Hou Wenpin, Ji Zhicheng
Department of Biostatistics, Columbia University Mailman School of Public Health, New York City, NY, USA.
Department of Biostatistics and Bioinformatics, Duke University School of Medicine, Durham, NC, USA.
Nat Methods. 2024 Aug;21(8):1462-1465. doi: 10.1038/s41592-024-02235-4. Epub 2024 Mar 25.

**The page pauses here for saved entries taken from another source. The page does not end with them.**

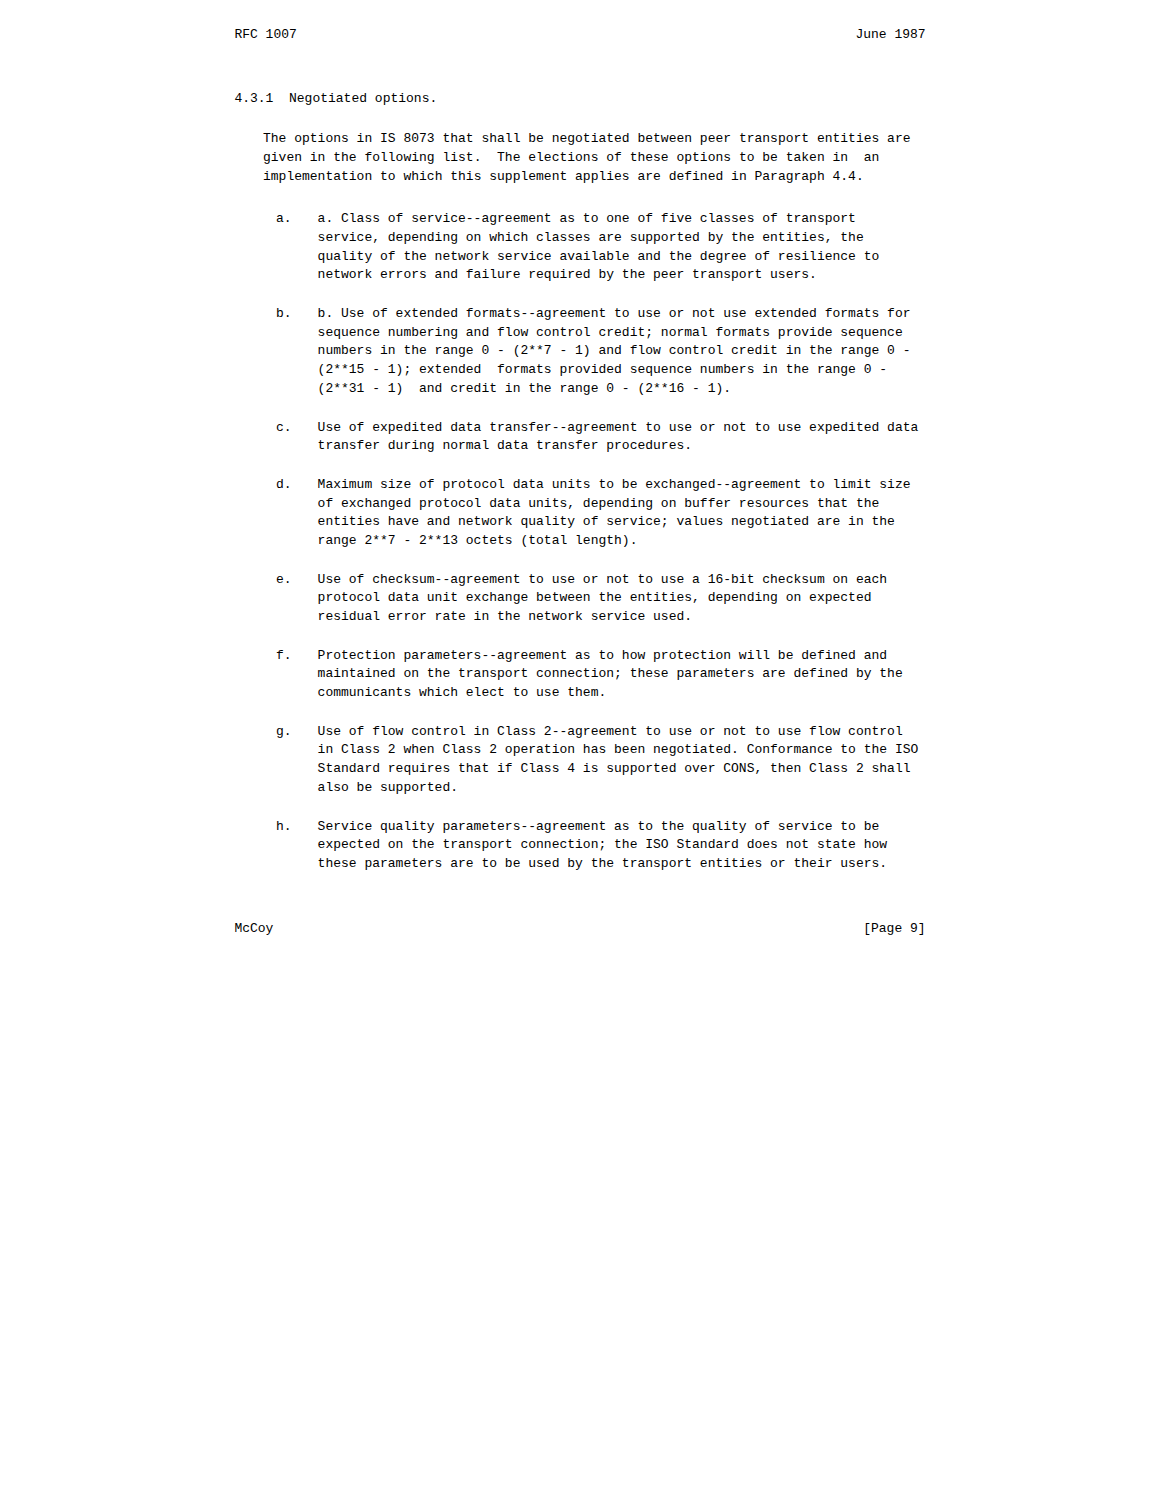RFC 1007 June 1987
4.3.1 Negotiated options.
The options in IS 8073 that shall be negotiated between peer transport entities are given in the following list. The elections of these options to be taken in an implementation to which this supplement applies are defined in Paragraph 4.4.
a. a. Class of service--agreement as to one of five classes of transport service, depending on which classes are supported by the entities, the quality of the network service available and the degree of resilience to network errors and failure required by the peer transport users.
b. b. Use of extended formats--agreement to use or not use extended formats for sequence numbering and flow control credit; normal formats provide sequence numbers in the range 0 - (2**7 - 1) and flow control credit in the range 0 - (2**15 - 1); extended formats provided sequence numbers in the range 0 - (2**31 - 1) and credit in the range 0 - (2**16 - 1).
c. Use of expedited data transfer--agreement to use or not to use expedited data transfer during normal data transfer procedures.
d. Maximum size of protocol data units to be exchanged--agreement to limit size of exchanged protocol data units, depending on buffer resources that the entities have and network quality of service; values negotiated are in the range 2**7 - 2**13 octets (total length).
e. Use of checksum--agreement to use or not to use a 16-bit checksum on each protocol data unit exchange between the entities, depending on expected residual error rate in the network service used.
f. Protection parameters--agreement as to how protection will be defined and maintained on the transport connection; these parameters are defined by the communicants which elect to use them.
g. Use of flow control in Class 2--agreement to use or not to use flow control in Class 2 when Class 2 operation has been negotiated. Conformance to the ISO Standard requires that if Class 4 is supported over CONS, then Class 2 shall also be supported.
h. Service quality parameters--agreement as to the quality of service to be expected on the transport connection; the ISO Standard does not state how these parameters are to be used by the transport entities or their users.
McCoy [Page 9]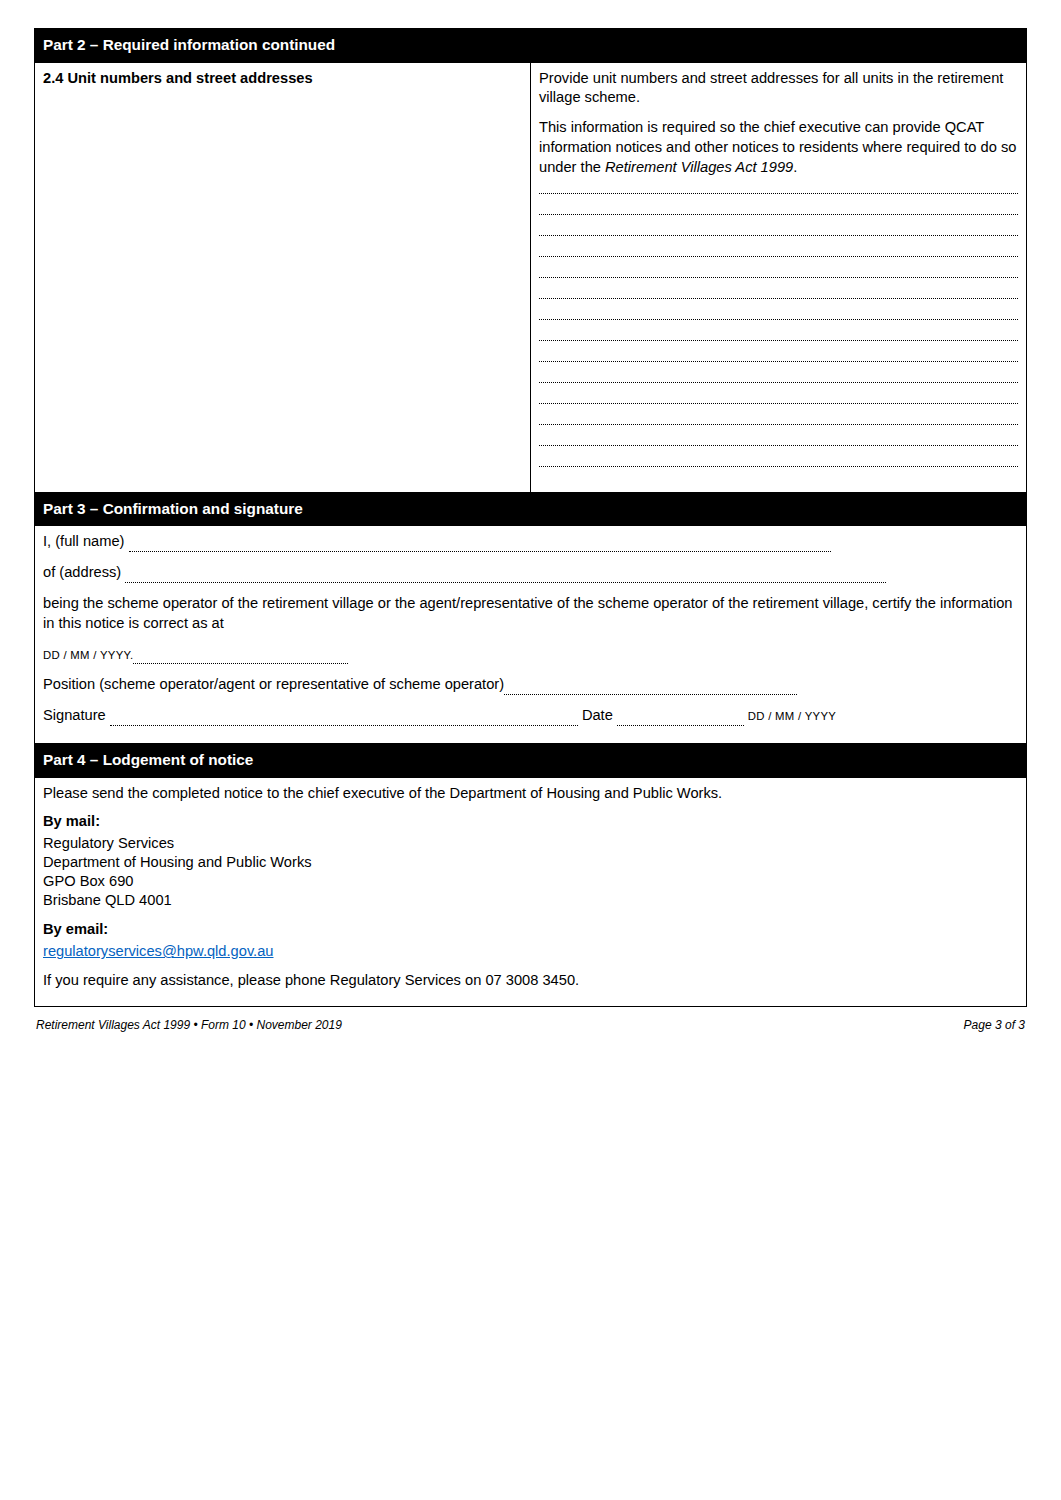| Part 2 – Required information continued |
| 2.4 Unit numbers and street addresses | Provide unit numbers and street addresses for all units in the retirement village scheme. This information is required so the chief executive can provide QCAT information notices and other notices to residents where required to do so under the Retirement Villages Act 1999 . |
| Part 3 – Confirmation and signature |
| I, (full name) of (address) being the scheme operator of the retirement village or the agent/representative of the scheme operator of the retirement village, certify the information in this notice is correct as at DD / MM / YYYY. Position (scheme operator/agent or representative of scheme operator) Signature Date DD / MM / YYYY |
| Part 4 – Lodgement of notice |
| Please send the completed notice to the chief executive of the Department of Housing and Public Works. By mail: Regulatory Services Department of Housing and Public Works GPO Box 690 Brisbane QLD 4001 By email: regulatoryservices@hpw.qld.gov.au If you require any assistance, please phone Regulatory Services on 07 3008 3450. |
Retirement Villages Act 1999 • Form 10 • November 2019 Page 3 of 3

Here we demonstrate that the large language model GPT-4 can accurately annotate cell types using marker gene information in single-cell RNA sequencing analysis. When evaluated across hundreds of tissue and cell types, GPT-4 generates cell type annotations exhibiting strong concordance with manual annotations. This capability can considerably reduce the effort and expertise required for cell type annotation. Additionally, we have developed an R software package GPTCelltype for GPT-4's automated cell type annotation.
在这里,我们证明了大语言模型GPT-4能够在单细胞RNA测序分析中使用标记基因信息准确注释细胞类型。当在数百种组织和细胞类型中进行评估时,GPT-4生成的细胞类型注释与人工注释表现出高度一致性。这种能力可以大大减少细胞类型注释所需的工作量和专业知识。此外,我们还为GPT-4的自动细胞类型注释开发了一个R软件包GPTCelltype。